Muchos cristianos divorciados se han sentido que entran a la iglesia con una letra escarlata "D" [en el pecho]. La autora Elisabeth Corcoran era una de ellas. Después de que su matrimonio de casi 19 años se deshizo, Corcoran lidió con el dolor, la confusión, y la vergüenza. Esos sentimientos fueron incrementados cuando, poco después de su divorcio, le pidieron que cancelará su participación en un evento femenil navideño donde iba a hablar; por supuesto, la petición se hizo muy a las escondidas.

Después de la publicación reciente de su libro, Unraveling: The End of a Christian Marriage, Lea modera un grupo para divorciados en Facebook. Ha escuchado cientos de historias similares. Los divorciados suelen escuchar estas palabras: "Dios aborrece el divorcio." Al escuchar eso, una mujer divorciada respondió escribiendo: "lo sé, yo misma no soy una aficionada del divorcio."

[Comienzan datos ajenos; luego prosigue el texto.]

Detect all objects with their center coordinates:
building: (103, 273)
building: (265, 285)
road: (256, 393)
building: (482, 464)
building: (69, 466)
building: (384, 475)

Mientras que las investigaciones muestran que el matrimonio entre creyentes que practican su fe activamente tienen mejor resultado que otros matrimonios, el porcentaje de divorcios dentro de la iglesia es alarmantemente alto. Tristemente, en lugar de experimentar a la iglesia como un lugar en donde se encuentra consuelo y restauración, los divorciados frecuentemente encuentran una respuesta impregnada de sentimientos de culpa.

Las diferencias de interpretación en cuanto a si la Biblia permite el divorcio hace sentir a algunos cristianos como que tenemos las manos atadas cuando lo que añoramos es extenderlas hacia los divorciados en compasión. Además, la creencia de que "se necesitan dos" para que un matrimonio funcione, se traduce erróneamente en que también "se necesitan dos" para que un matrimonio se rompa. Por consiguiente, les asignamos culpa a los dos.

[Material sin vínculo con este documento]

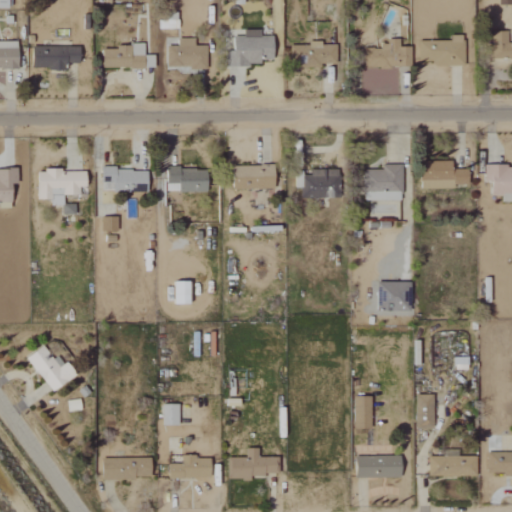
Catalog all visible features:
building: (4, 4)
building: (252, 49)
building: (443, 52)
building: (187, 55)
building: (313, 55)
building: (392, 55)
building: (54, 57)
building: (127, 58)
road: (256, 115)
building: (441, 175)
building: (253, 177)
building: (126, 180)
building: (187, 180)
building: (497, 181)
building: (318, 184)
building: (384, 184)
building: (60, 187)
building: (109, 224)
building: (182, 293)
building: (388, 296)
building: (50, 369)
building: (419, 411)
building: (358, 412)
building: (165, 414)
road: (40, 459)
building: (497, 463)
building: (247, 465)
building: (373, 466)
building: (122, 468)
building: (185, 468)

Sin embargo, lo cierto es que sólo se necesita uno para destruir un pacto, como podemos aprender cuando vemos la relación de Dios con el reino del norte de Israel.

Nuestro propio entendimiento del matrimonio esta modelado en el pacto que Dios mismo hizo con su pueblo. Como explica David Instone-Brewer en Divorce and Remarriage in the Church, Dios era el esposo de Israel (Is. 54:5), quien la tomó como suya propia e hizo un voto de alimentarla, vestirla, amarla, y ser fiel a ella (Ez. 16). En un contraste radical a la fidelidad y al cuidado de Dios, Israel y Judá sin ninguna vergüenza ignoraron el pacto: fueron negligentes con Dios, abusaron de él, y le traicionaron. Los profetas repetidas veces sacaron a relucir dicho comportamiento y lo llamaron por lo que era, una violación del pacto: adulterio (Ez. 23:37; Jer. 5:7).

El pacto matrimonial de Dios con el reino del norte de Israel había sido quebrantado por la conducta producto del corazón duro del pueblo, y en Jeremías 3:8 escuchamos estas palabras: "y vio también que yo había repudiado a la apóstata Israel, y que le había dado carta de divorcio por todos los adulterios que había cometido." En Isaías 55:1 pregunta, "A la madre de ustedes, yo la repudié; ¿dónde está el acta de divorcio?"

Dios quiere que la apóstata y adultera Judá aprenda una lección del ejemplo de Israel. Ambas naciones hermanas habían sido infieles y habían quebrantado el pacto con Dios, pero mientras que Dios se divorcio de Israel, a Judá le estaba ofreciendo una segunda (y tercera, y cuarta) oportunidad de obtener misericordia. Su oferta de restauración fue bellamente interpretada por Oseas en su matrimonio con la infiel Gomer, y al final se volvió realidad en el matrimonio inquebrantable entre Cristo y la iglesia.